The good news is that Ann Crittenden has not taken leave of her senses — she’s very well aware that the business world does not currently value the skills developed through parenting. The bad news is that this book is unlikely to convince anyone of the value of parenting experience who isn’t already a believer — even if they read the book, which they won’t. I’m not quite sure who the target audience for this book is, other than weirdos like me who are obsessed with the work-family literature. Maybe stay-at-home parents who are looking for a confidence boost as they consider moving back into the paid workforce? (There’s an appendix discussing how to list skills gained through parenting on a resume.) As of today, it’s somewhere in the 4,000s on the Amazon sales list, which I think is pretty good.
To be honest, I found this book a slow read. Crittenden makes her case with exhaustive quotes and examples, but after a while it felt awfully repetitive. And, to a great degree, it felt like she was attacking a straw-man (straw-woman?) argument — that parenting rots your brain. Except for those awful sleep-deprived mornings, that’s not a claim that anyone I know takes seriously.
RebelDad shared his perspective on this book a few weeks ago, and commented that Crittenden lumps all parents together — those combining paid work and parenting, and those returning to the workforce after time spent exclusively parenting. I think I’d go further than that — while the interviews that Crittenden cites were with both "juggling" and "sequencing" parents, I think the book is really aimed at promoting sequencing.
This makes sense when you think of If you’ve raised kids… as sort of an addendum to Crittenden’s last book, The Price of Motherhood. As throughly documented by the Institute for Women’s Policy Research, it’s not just the years out of the labor force that cripple women’s lifetime earnings, it’s the effect of these years on their earnings when they try to return. (The limited evidence suggests that it’s just as bad, or even worse, for men who take time out to parent.) And, as I’ve argued before, it’s crazy that in a potential lifespan of 80 or more years, we shouldn’t be able to focus on parenting for the few years when our children are very young or otherwise needy.
However, I wish that Crittenden hadn’t let her bias in favor of at-home-parents show through so much. There are several passages in the book that made me wince as a working parent, including the one in which Crittenden imagines herself telling her teenage son "I gave all that [a prestigious job at the New York Times] up so that you would have at least one parent at home who would be there for you and make sure you didn’t turn out pathetic!" Ouch! Crittenden also shares a horror story of a poor working mother whose children died in a fire when she left them unattended to go to work, a story of a union leader whose daughter was "still angry about her frequent absences and for a long time remained more deeply attached to her grandmother," a story of a media executive who had to remain on the job at September 11, not knowing whether her son was safe, and the story of a lawyer who became an at-home-mom because her job forced her into an "inauthentic persona." Not exactly the most reassuring reading.
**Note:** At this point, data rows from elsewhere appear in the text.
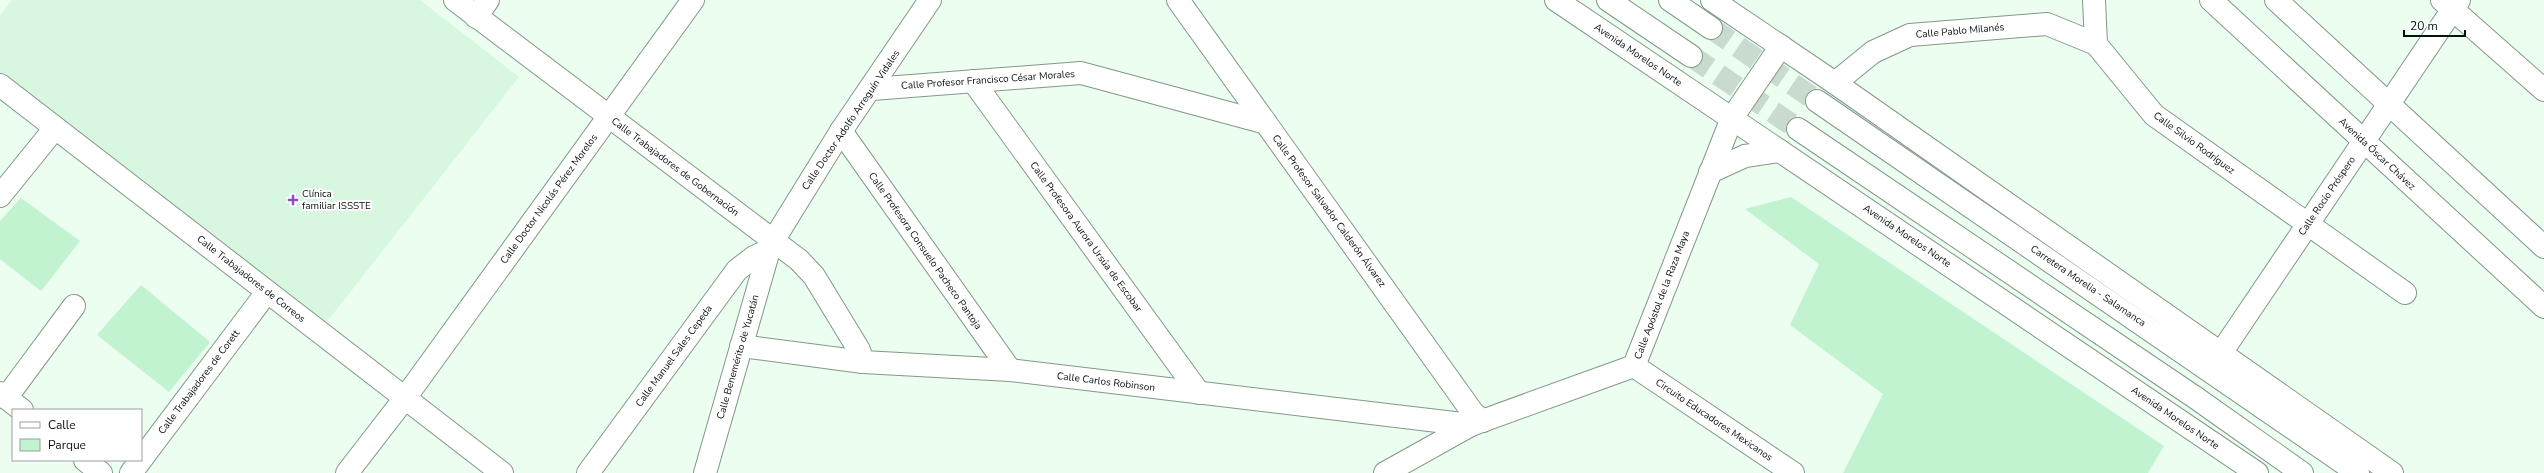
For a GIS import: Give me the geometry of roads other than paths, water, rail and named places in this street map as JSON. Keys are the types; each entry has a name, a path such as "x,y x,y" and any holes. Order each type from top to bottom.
{"main road":[{"name":"Calle Trabajadores de Gobernación","path":"455,0 482,8 609,116 771,246 799,260 814,276 859,350 863,362"},
{"name":"Calle Doctor Nicolás Pérez Morelos","path":"347,473 405,398 693,0"},
{"name":"Calle Doctor Adolfo Arreguín Vidales","path":"771,246 841,132 930,0"},
{"name":"Calle Profesor Salvador Calderón Álvarez","path":"1178,0 1473,413 1477,423"},
{"name":"Avenida Morelos Norte","path":"1556,0 2257,473"},
{"path":"1608,0 1691,56"},
{"path":"1670,0 1711,28"},
{"path":"1712,0 1835,83 2392,473"},
{"path":"2094,0 2096,44"},
{"name":"Avenida Óscar Chávez","path":"2210,0 2544,307"},
{"path":"2276,0 2544,247"},
{"path":"2451,3 2544,90"},
{"name":"Calle Rocío Próspero","path":"2221,353 2389,104 2451,3"},
{"name":"Calle Pablo Milanés","path":"1835,83 1873,52 1910,35 2047,24 2096,44"},
{"name":"Calle Silvio Rodríguez","path":"2096,44 2154,115 2404,293"},
{"name":"Calle Apóstol de la Raza Maya","path":"1385,473 1477,423 1634,366 1732,118 1780,46"},
{"name":"Calle Profesor Francisco César Morales","path":"872,88 1080,73 1266,123"},
{"name":"Calle Profesora Aurora Ursúa de Escobar","path":"973,81 1199,393"},
{"name":"Calle Trabajadores de Correos","path":"0,85 502,473"},
{"name":"Carretera Morelia - Salamanca","path":"1817,101 2358,473"},
{"path":"0,196 55,128"},
{"path":"1798,129 2196,398 2302,473"},
{"name":"Calle Profesora Consuelo Pacheco Pantoja","path":"841,132 1010,370"},
{"path":"1710,172 1745,156 1780,151"},
{"name":"Calle Benemérito de Yucatán","path":"705,473 771,246"},
{"name":"Calle Manuel Sales Cepeda","path":"588,473 737,270 771,246"},
{"name":"Calle Trabajadores de Corett","path":"142,458 267,292"},
{"path":"9,400 74,306"},
{"name":"Calle Carlos Robinson","path":"741,346 863,362 1010,370 1199,393 1477,423"},
{"name":"Circuito Educadores Mexicanos","path":"1634,366 1793,473"},
{"path":"86,461 101,473"},
{"name":"Calle Trabajadores de Corett","path":"131,473 140,461"}],"tunnel":[{"path":"1711,28 1817,101"},
{"path":"1691,56 1798,129"}],"place":[{"name":"Clínica familiar ISSSTE","path":"293,200"}]}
This is particularly unfortunate, because, as Crittenden suggests, if the doors are going to be opened to recognize parenting skills any time soon, it’s probably going to be other parents who open them. And by and large, it’s going to be working parents who are going to be in the position to open them.
***
1/14/05: This post is getting a zillion hits via google all of a sudden. I’m assuming this is part of some sort of assignment. Please read my comments about the internet and plagarism on my About page.